For all my resistance to that pseudo-science, it occurred to me that once again a psychoanalytic explanation made complete sense of these bizarre events and the fable of Cinderella that underpinned them. I walked up the staircase past the dismembered clock. Despite the fear-crazed assault on them, the erect hands still stood upright on the midnight hour — that time when the ball ended, when the courtships and frivolities of the party were over and the serious business of a real sexual relationship began. Fearful of that male erection, Cinderella always fled at midnight.

But what had Christina Brossard fled from in this Palladian mansion?

Suppose that the Prince Charming who courted her so dangerously but so appealingly were in fact her own father. Had some kind of incestuous act involved the widowed industrialist and his adolescent daughter, herself an uncanny image of his dead wife? His revulsion and self-disgust at having committed incest would explain his apparently motiveless suicide and his daughter’s guilt — as I knew only too well from my court attendances as an expert medical witness, far from hating the fathers who forced them to commit incest, daughters were invariably plagued by powerful feelings of guilt at their responsibility for their parent’s imprisonment. So after his death she would naturally return to the house, and try to expiate that guilt as a servant-girl. And what better model for an heiress than Cinderella herself?

Drawn by the distant flames, I crossed the upstairs hallway and entered the great bedroom.

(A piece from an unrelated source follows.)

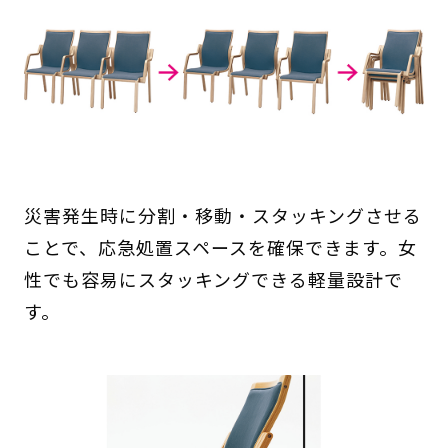
災害発生時に分割・移動・スタッキングさせる
ことで、応急処置スペースを確保できます。女
性でも容易にスタッキングできる軽量設計で
す。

It was filled with paintings of young nudes cavorting with centaurs, unmistakably Gaston Brossard’s master-bedroom, perhaps where the act of incest had taken place.

Flames lifted from the fireplace, illuminating the ash-streaked face of Christina. She knelt by the grate, crooning as she fed the last of the pages torn from a familiar book of fairy tales. Head to one side, she stared at the soft blaze with overlit eyes, stroking the rough seams of the hospital tunic she wore over her bare legs.

I guessed that she was in the middle of her hallucination and that she saw herself in a resplendent gown. Yet her drifting eyes looked up at me with an expression of almost knowing calm, as if she recognized me and was waiting for me to play my role in the fable and bring it to its proper conclusion. I thought of the mutilated hands of the clock above the staircase. All that remained was to restore the glass slipper to its rightful owner.

Had I now to play the part of her rescuer? Remembering the familiar sexual symbolism of the foot, I knew that the glass slipper was nothing more than a transparent and therefore guilt-free vagina. And as for the foot to be placed within it, of course this would not be her own but that of her true lover, the erect male sexual organ from which she fled.

Reaching forward, she added the cover of the fairy tale to the dying blaze, and then looked up at me with waiting eyes. For a moment I hesitated. High on psilocybin, she would be unable to distinguish truth from fantasy, so I could play out my role and bring this psychoanalytic drama to its conclusion without any fear of professional disapproval. My action would not take place in the real world, but within that imaginary realm where the fable of Cinderella was being enacted.